One professor asked him out to lunch at the college cafeteria, then asked him whether or not he still intended, someday, to preach. When he said yes, that faculty member looked up and said, "Hell's real, you know."
Clayton says he picked up his tray and left.
I wonder how many gay students I may have had in 35 years teaching here at the same kind of small, Christian college Todd Clayton attended. I know of two or three, but I'm sure there were more, are more; I can only imagine how difficult it must be--as Clayton says it is--to be both a Christian and gay in a place like this.

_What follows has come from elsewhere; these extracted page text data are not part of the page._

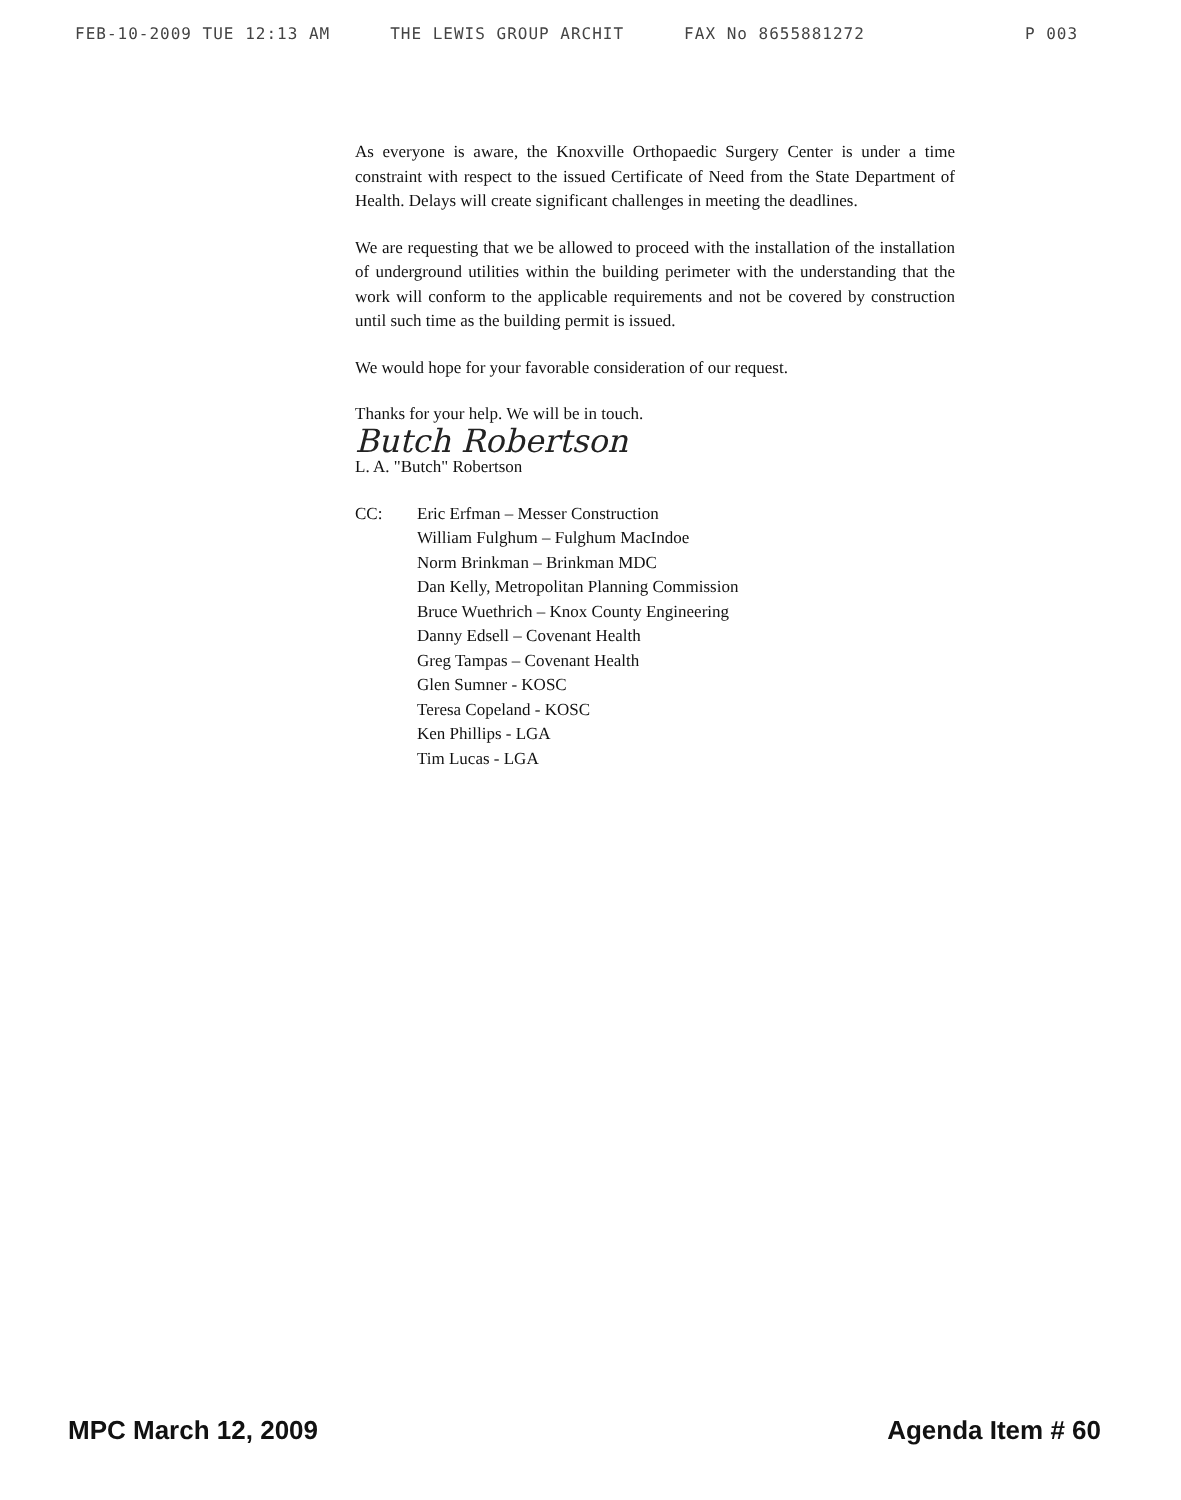FEB-10-2009 TUE 12:13 AM THE LEWIS GROUP ARCHIT FAX No 8655881272 P 003
As everyone is aware, the Knoxville Orthopaedic Surgery Center is under a time constraint with respect to the issued Certificate of Need from the State Department of Health. Delays will create significant challenges in meeting the deadlines.
We are requesting that we be allowed to proceed with the installation of the installation of underground utilities within the building perimeter with the understanding that the work will conform to the applicable requirements and not be covered by construction until such time as the building permit is issued.
We would hope for your favorable consideration of our request.
Thanks for your help. We will be in touch.
Butch Robertson
L. A. "Butch" Robertson
CC: Eric Erfman – Messer Construction
William Fulghum – Fulghum MacIndoe
Norm Brinkman – Brinkman MDC
Dan Kelly, Metropolitan Planning Commission
Bruce Wuethrich – Knox County Engineering
Danny Edsell – Covenant Health
Greg Tampas – Covenant Health
Glen Sumner - KOSC
Teresa Copeland - KOSC
Ken Phillips - LGA
Tim Lucas - LGA
MPC March 12, 2009 Agenda Item # 60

If you want to toss out good red meat here in Siouxland, just repeat the phrase "gay marriage," and good Christian folks by the score will be up on their feet, absolutely sure the professor's pronouncement about hell at that Point Loma dining table was the only responsible answer a Bible-believing Christian could give, were he or she across the table from young Mr. Clayton. Voting for someone who is even willing to listen to arguments about gay marriage buys a ticket to Hades.
Two guys I graduated with, 42 years ago, were gay. Both walked away from marriages and kids, marriages that began here. There may well be more--I don't know. What I do know is that both men registered much higher on the righteousness scale when they were here than I did. They were, in fact, poster boy students, in all the right clubs because they said all the right things. One, like Todd Clayton, had his eyes on the ministry. The brightest kid in my high school class is gay. He's a preacher, has been for years. But he long ago left the denominational fellowship of his youth, where there was no place for him.
Todd Clayton is not wrong. Christian colleges like the one where I've taught for most of my professional life have a very difficult time navigating the wildly diverting streams where questions about gay people and gay life eventually lead. It's one thing to say you love them, another to allow them to hold hands.
Clayton says he has a friend, a college recruiter, at a similar college. When he asked her about accepting LGBT students, she said she would tell them to go somewhere else, "somewhere that can celebrate them and love them without condition."
When, several years ago, a candidate for a position in the English Department expressed her determination that she could not and would not condemn gay people, having had several close gay friends in grad school, she was summarily dismissed from consideration here, even though she told us she understood our world, having graduated from a small Christian college herself, and she promised not to preach or teach what she understood would be divisive at a place like Dordt. She was advancing a policy of "don't ask, don't tell." But even that wasn't good enough.
I suppose there is always seams in our theological tents, and when the wind blows hard those seams are most at risk. About all a place like this can do out here on the edge of the plains is hope and pray for calm weather, continue to play "don't ask, don't tell," and tell students like Todd Clayton to go somewhere else, "somewhere that can celebrate them and love them without condition."
Makes life hard. After all, only God can love without condition. Right?